The deal is likely to see the traditionally acquisition-shy Goldman pay “around $750m” for California-based United Capital, the people said, a small sum relative to the bank’s $73bn market valuation but still its biggest acquisition since the financial crisis.
Up for grabs is a firm with $24bn in assets under management and more than 220 advisers spread across 95 offices, a prize for Goldman as it expands its traditional business serving the super-rich to a more mass market wealth management business competing with the likes of Charles Schwab and Morgan Stanley.
“It’s a national client base, a tonne of offices, a very good footprint,” said one of the people, adding that United Capital’s philosophy of “helping people live richly” was a good cultural fit with the wealth management business that Goldman is building. Goldman’s investment management business has $1.6tn in assets under supervision.
Goldman declined to comment on the deal, which was first reported by The Wall Street Journal.

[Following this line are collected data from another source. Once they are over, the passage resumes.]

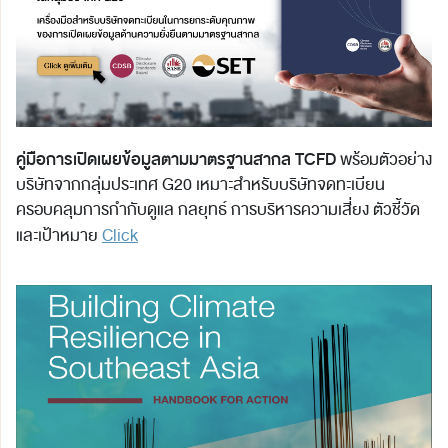
คู่มือการเปิดเผยข้อมูลตามมาตรฐานสากล TCFD
พร้อมตัวอย่าง
บริษัทจากกลุ่มประเทศ G20 เหมาะสำหรับบริษัทจดทะเบียน
ครอบคลุมการกำกับดูแล กลยุทธ์ การบริหารความเสี่ยง ตัวชี้วัด
และเป้าหมาย
Click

United Capital could not immediately be reached for comment.
Weeks after new chief executive David Solomon was appointed, Goldman announced plans to merge its fledgling consumer bank Marcus with its investment management division to make a more coherent sales pitch for Main Street’s wealth management business.
As Mr Solomon and his team work on a medium-term strategy that will take Goldman away from its investment bank roots into more stable revenue sources, the bank has also spoken of efforts to cross-sell more wealth management products through Ayco, a specialist provider of workplace financial counselling that it bought in 2004.

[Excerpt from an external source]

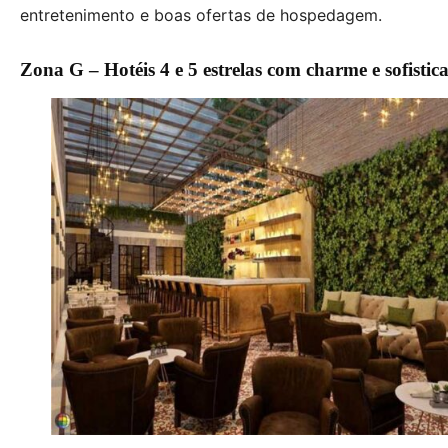
entretenimento e boas ofertas de hospedagem.
Zona G – Hotéis 4 e 5 estrelas com charme e sofistic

“We need to grow (wealth management), that’ll be another part of it (the strategy),” said one person familiar with Goldman’s evolving plan, which also includes creating a new cash management business, refining its fixed-income trading operations and bringing more outside capital into its alternative investments businesses.
In wealth management, Goldman plans to use technology to reach a broader client set, initially in the US and then internationally, the person added, in comments echoed by several peers.
United Capital offers Goldman both a physical wealth manager and a digital tool FinLife, which United Capital says frees up financial advisers to “charge for what clients value most — guidance that helps them live the life they want”. The investment manager’s future branding and integration will be considered as part of Goldman’s wider wealth management strategy, the person said.
United Capital has effectively been up for sale since January when its chief executive and founder Joe Duran, a self-described yogi who maintains a prolific feel-good Twitter stream, said his firm was seeking a “single partner”, though at the time he said a private equity firm was the most likely suitor.
The deal comes just three months after Morgan Stanley made its biggest post-crisis M&A play with the $900m acquisition of stock plans administrator Solium.